Il mondo ha assistito a un tragico evento che ha scosso la società iraniana: Kianoosh Sanjari, un attivista e giornalista, ha deciso di porre fine alla sua vita a Teheran. Questo gesto estremo è avvenuto dopo che Sanjari aveva lanciato un appello pressante per il rilascio di quattro detenuti politici, dando voce a una profonda disperazione riguardo alla situazione dei diritti umani in Iran. La notizia, riportata da Iran International, ha colpito chiunque segua le vicende della Repubblica Islamica, mettendo in evidenza il contesto difficile e oppressivo che gli attivisti devono affrontare.
L’ultimatum di un attivista
Poche ore prima di compiere il tragico gesto, Sanjari ha pubblicato un messaggio su X, in cui chiedeva la liberazione di Fatemeh Sepehri, Nasrin Shakarami, Toomaj Salehi e Arsham Rezaei. In questo post, ha fissato un termine preciso: se entro le 19 non fosse stata annunciata la liberazione dei quattro, avrebbe suonato il campanello di una protesta definitiva. Le sue parole erano chiare e cariche di urgenza, un richiamo che si faceva sempre più assillante man mano che il tempo passava.
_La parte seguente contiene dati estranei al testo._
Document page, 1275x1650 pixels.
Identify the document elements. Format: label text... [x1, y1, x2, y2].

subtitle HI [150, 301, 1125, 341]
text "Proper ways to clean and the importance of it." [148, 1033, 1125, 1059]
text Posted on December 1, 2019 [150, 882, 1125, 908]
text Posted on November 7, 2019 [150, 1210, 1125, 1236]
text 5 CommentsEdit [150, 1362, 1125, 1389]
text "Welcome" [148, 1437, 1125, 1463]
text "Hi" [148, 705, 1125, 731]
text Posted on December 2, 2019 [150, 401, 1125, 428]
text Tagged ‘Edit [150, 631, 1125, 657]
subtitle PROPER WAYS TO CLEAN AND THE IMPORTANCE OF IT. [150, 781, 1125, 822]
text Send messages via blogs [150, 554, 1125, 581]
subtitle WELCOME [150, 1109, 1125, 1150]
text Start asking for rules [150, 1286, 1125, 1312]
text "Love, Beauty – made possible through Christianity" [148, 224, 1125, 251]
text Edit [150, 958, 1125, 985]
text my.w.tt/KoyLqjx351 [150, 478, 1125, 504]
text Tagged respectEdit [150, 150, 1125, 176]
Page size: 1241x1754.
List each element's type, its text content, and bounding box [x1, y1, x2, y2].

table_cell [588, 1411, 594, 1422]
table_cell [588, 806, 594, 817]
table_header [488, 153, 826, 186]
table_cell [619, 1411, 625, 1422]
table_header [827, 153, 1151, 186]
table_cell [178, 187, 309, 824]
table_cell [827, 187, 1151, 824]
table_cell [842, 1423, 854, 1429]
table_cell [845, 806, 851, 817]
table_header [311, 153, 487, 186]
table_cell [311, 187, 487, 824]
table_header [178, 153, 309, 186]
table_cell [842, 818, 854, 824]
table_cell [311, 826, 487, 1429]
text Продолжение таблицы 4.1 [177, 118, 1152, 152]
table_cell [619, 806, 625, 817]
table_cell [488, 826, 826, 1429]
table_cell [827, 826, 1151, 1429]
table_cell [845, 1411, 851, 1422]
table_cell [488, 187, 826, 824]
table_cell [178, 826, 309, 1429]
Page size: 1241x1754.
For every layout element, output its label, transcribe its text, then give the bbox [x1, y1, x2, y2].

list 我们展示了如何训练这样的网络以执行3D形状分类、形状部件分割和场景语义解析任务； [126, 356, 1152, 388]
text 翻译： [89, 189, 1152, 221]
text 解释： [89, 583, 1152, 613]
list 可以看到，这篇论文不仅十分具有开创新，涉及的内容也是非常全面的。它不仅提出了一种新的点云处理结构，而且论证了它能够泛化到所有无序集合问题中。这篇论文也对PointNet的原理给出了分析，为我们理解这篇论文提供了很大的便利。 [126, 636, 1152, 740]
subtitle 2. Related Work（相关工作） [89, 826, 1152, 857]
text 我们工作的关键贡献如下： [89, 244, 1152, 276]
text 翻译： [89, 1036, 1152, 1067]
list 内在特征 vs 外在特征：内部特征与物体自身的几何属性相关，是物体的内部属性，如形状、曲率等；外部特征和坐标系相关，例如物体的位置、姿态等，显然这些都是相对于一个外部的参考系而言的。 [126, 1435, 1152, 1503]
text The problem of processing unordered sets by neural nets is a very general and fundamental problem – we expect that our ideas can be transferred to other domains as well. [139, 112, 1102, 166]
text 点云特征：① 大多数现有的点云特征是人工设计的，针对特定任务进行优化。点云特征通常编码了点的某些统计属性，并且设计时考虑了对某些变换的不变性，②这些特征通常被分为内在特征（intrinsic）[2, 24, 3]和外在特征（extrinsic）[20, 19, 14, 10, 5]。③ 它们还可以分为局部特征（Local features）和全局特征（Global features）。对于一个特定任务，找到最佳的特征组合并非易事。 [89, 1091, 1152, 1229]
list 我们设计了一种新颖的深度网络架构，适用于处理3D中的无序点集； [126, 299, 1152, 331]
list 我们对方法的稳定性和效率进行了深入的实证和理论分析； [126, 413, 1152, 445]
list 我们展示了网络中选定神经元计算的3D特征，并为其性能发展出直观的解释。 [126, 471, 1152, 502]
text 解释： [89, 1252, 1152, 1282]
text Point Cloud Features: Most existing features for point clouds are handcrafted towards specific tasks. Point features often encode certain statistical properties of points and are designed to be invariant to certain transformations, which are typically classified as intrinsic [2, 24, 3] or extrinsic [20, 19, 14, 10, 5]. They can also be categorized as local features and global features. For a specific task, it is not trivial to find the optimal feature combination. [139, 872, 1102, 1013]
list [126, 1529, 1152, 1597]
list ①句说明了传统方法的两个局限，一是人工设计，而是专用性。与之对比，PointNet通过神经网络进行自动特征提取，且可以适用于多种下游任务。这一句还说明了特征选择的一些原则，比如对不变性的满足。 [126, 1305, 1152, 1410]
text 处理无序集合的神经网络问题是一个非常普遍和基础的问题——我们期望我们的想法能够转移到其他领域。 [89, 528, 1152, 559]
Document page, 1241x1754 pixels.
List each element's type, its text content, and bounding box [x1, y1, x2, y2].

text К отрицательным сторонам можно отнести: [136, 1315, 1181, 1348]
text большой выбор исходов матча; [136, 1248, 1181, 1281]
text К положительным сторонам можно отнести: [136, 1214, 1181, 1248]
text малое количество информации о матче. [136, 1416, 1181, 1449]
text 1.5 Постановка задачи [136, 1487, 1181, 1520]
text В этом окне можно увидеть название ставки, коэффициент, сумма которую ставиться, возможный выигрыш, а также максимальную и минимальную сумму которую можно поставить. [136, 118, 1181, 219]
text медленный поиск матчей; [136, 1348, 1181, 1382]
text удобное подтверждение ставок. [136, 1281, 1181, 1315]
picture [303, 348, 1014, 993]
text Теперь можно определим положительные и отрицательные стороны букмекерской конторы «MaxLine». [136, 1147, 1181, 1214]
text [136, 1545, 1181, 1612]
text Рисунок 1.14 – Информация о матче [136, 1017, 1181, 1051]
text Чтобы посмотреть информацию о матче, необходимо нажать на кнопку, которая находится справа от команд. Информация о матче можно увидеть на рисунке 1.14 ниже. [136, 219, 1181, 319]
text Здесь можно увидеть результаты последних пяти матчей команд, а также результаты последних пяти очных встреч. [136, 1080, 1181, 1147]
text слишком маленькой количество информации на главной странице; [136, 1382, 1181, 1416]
Il messaggio di Sanjari non si limitava a un semplice richiamo alla liberazione di questi prigionieri, ma rappresentava un atto simbolico contro quella che lui definiva “dittatura di Khamenei e i suoi complici”. Il termine dell’ultimatum ha avuto un forte impatto, esprimendo la frustrazione di molti iraniani nei confronti di un sistema che silenzia le voci dissenzienti.
Il momento decisivo
Quando l’orologio ha colpito le 19, Sanjari ha condiviso una foto dall’alto del Ponte Hafez a Teheran, accompagnata dalla didascalia “sono le 19”. Subito dopo, ha pubblicato un messaggio che ha messo in luce la sua intolleranza per la repressione e la mancanza di libertà di espressione. “Nessuno dovrebbe essere incarcerato per aver espresso le proprie opinioni” ha scritto, rivendicando il diritto alla protesta come un principio fondamentale di libertà individuale.
I suoi ultimi messaggi hanno rivelato un profondo attaccamento alla vita e alla speranza per un futuro migliore per l’Iran. “Mi auguro che un giorno gli iraniani si sveglino e superino la schiavitù. Viva l’Iran” erano parole che esprimevano, nonostante il tragico volere, un desiderio di riscatto e liberazione per il popolo iraniano.
La conferma della tragedia
Dopo il post finale di Sanjari, la notizia del suo suicidio è stata confermata da diverse fonti, tra cui l’attivista Hossein Ronaghi. Questa triste realtà ha portato a una riflessione più ampia sull’attuale situazione della libertà di espressione in Iran e sulla vita quotidiana di chi lotta per i diritti umani in un contesto così difficile. Le azioni di Sanjari riaccendono l’attenzione sulle condizioni dei detenuti politici in Iran e sulla disparità di trattamento per coloro che osano opporsi al regime.
Il dramma di Kianoosh Sanjari non è solo una storia personale di un attivista che ha scelto di mettere fine alla sua vita, ma un monito sulla necessità urgente di cambiare un sistema che continua a silenziare le voci di disaccordo. Questo tragico evento rappresenta una chiamata a tutti affinché si continui a lottare per la giustizia e la libertà, per evitare che altre storie simili possano ripetersi in futuro.